Problem to solve: Copy all of the following lines word for word, keeping their order.

Recorded data:
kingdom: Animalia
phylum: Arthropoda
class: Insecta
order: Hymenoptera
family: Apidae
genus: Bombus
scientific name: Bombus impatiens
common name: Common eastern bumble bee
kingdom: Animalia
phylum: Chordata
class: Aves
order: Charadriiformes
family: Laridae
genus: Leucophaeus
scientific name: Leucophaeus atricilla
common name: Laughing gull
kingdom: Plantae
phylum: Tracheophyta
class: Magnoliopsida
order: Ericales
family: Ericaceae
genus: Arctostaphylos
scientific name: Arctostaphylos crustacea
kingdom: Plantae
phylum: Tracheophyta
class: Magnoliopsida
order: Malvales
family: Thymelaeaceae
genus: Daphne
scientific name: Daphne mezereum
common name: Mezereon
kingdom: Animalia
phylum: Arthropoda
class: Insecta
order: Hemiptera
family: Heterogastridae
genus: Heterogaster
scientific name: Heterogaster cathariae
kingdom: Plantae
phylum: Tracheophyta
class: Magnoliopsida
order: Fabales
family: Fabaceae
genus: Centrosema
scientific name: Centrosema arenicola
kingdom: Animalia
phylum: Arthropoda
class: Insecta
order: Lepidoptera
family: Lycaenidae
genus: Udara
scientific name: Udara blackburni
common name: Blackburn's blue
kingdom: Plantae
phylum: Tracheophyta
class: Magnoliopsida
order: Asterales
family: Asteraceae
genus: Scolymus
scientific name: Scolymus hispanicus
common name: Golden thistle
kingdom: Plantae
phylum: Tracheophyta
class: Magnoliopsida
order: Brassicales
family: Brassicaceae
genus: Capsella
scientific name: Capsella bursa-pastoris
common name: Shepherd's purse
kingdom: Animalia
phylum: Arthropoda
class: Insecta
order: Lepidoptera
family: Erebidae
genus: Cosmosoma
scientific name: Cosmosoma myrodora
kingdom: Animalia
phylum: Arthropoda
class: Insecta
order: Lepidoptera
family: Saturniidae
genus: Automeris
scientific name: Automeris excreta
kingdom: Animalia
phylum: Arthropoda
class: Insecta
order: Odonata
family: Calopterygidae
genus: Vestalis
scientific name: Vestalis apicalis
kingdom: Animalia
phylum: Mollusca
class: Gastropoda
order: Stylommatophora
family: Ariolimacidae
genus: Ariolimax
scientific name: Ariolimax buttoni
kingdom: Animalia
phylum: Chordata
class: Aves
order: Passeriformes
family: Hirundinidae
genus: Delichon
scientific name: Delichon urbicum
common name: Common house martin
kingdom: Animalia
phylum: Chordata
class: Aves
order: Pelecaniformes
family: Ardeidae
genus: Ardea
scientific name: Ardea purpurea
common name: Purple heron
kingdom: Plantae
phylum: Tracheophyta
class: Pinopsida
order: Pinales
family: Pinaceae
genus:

Task solution:
kingdom: Animalia
phylum: Arthropoda
class: Insecta
order: Hymenoptera
family: Apidae
genus: Bombus
scientific name: Bombus impatiens
common name: Common eastern bumble bee
kingdom: Animalia
phylum: Chordata
class: Aves
order: Charadriiformes
family: Laridae
genus: Leucophaeus
scientific name: Leucophaeus atricilla
common name: Laughing gull
kingdom: Plantae
phylum: Tracheophyta
class: Magnoliopsida
order: Ericales
family: Ericaceae
genus: Arctostaphylos
scientific name: Arctostaphylos crustacea
kingdom: Plantae
phylum: Tracheophyta
class: Magnoliopsida
order: Malvales
family: Thymelaeaceae
genus: Daphne
scientific name: Daphne mezereum
common name: Mezereon
kingdom: Animalia
phylum: Arthropoda
class: Insecta
order: Hemiptera
family: Heterogastridae
genus: Heterogaster
scientific name: Heterogaster cathariae
kingdom: Plantae
phylum: Tracheophyta
class: Magnoliopsida
order: Fabales
family: Fabaceae
genus: Centrosema
scientific name: Centrosema arenicola
kingdom: Animalia
phylum: Arthropoda
class: Insecta
order: Lepidoptera
family: Lycaenidae
genus: Udara
scientific name: Udara blackburni
common name: Blackburn's blue
kingdom: Plantae
phylum: Tracheophyta
class: Magnoliopsida
order: Asterales
family: Asteraceae
genus: Scolymus
scientific name: Scolymus hispanicus
common name: Golden thistle
kingdom: Plantae
phylum: Tracheophyta
class: Magnoliopsida
order: Brassicales
family: Brassicaceae
genus: Capsella
scientific name: Capsella bursa-pastoris
common name: Shepherd's purse
kingdom: Animalia
phylum: Arthropoda
class: Insecta
order: Lepidoptera
family: Erebidae
genus: Cosmosoma
scientific name: Cosmosoma myrodora
kingdom: Animalia
phylum: Arthropoda
class: Insecta
order: Lepidoptera
family: Saturniidae
genus: Automeris
scientific name: Automeris excreta
kingdom: Animalia
phylum: Arthropoda
class: Insecta
order: Odonata
family: Calopterygidae
genus: Vestalis
scientific name: Vestalis apicalis
kingdom: Animalia
phylum: Mollusca
class: Gastropoda
order: Stylommatophora
family: Ariolimacidae
genus: Ariolimax
scientific name: Ariolimax buttoni
kingdom: Animalia
phylum: Chordata
class: Aves
order: Passeriformes
family: Hirundinidae
genus: Delichon
scientific name: Delichon urbicum
common name: Common house martin
kingdom: Animalia
phylum: Chordata
class: Aves
order: Pelecaniformes
family: Ardeidae
genus: Ardea
scientific name: Ardea purpurea
common name: Purple heron
kingdom: Plantae
phylum: Tracheophyta
class: Pinopsida
order: Pinales
family: Pinaceae
genus:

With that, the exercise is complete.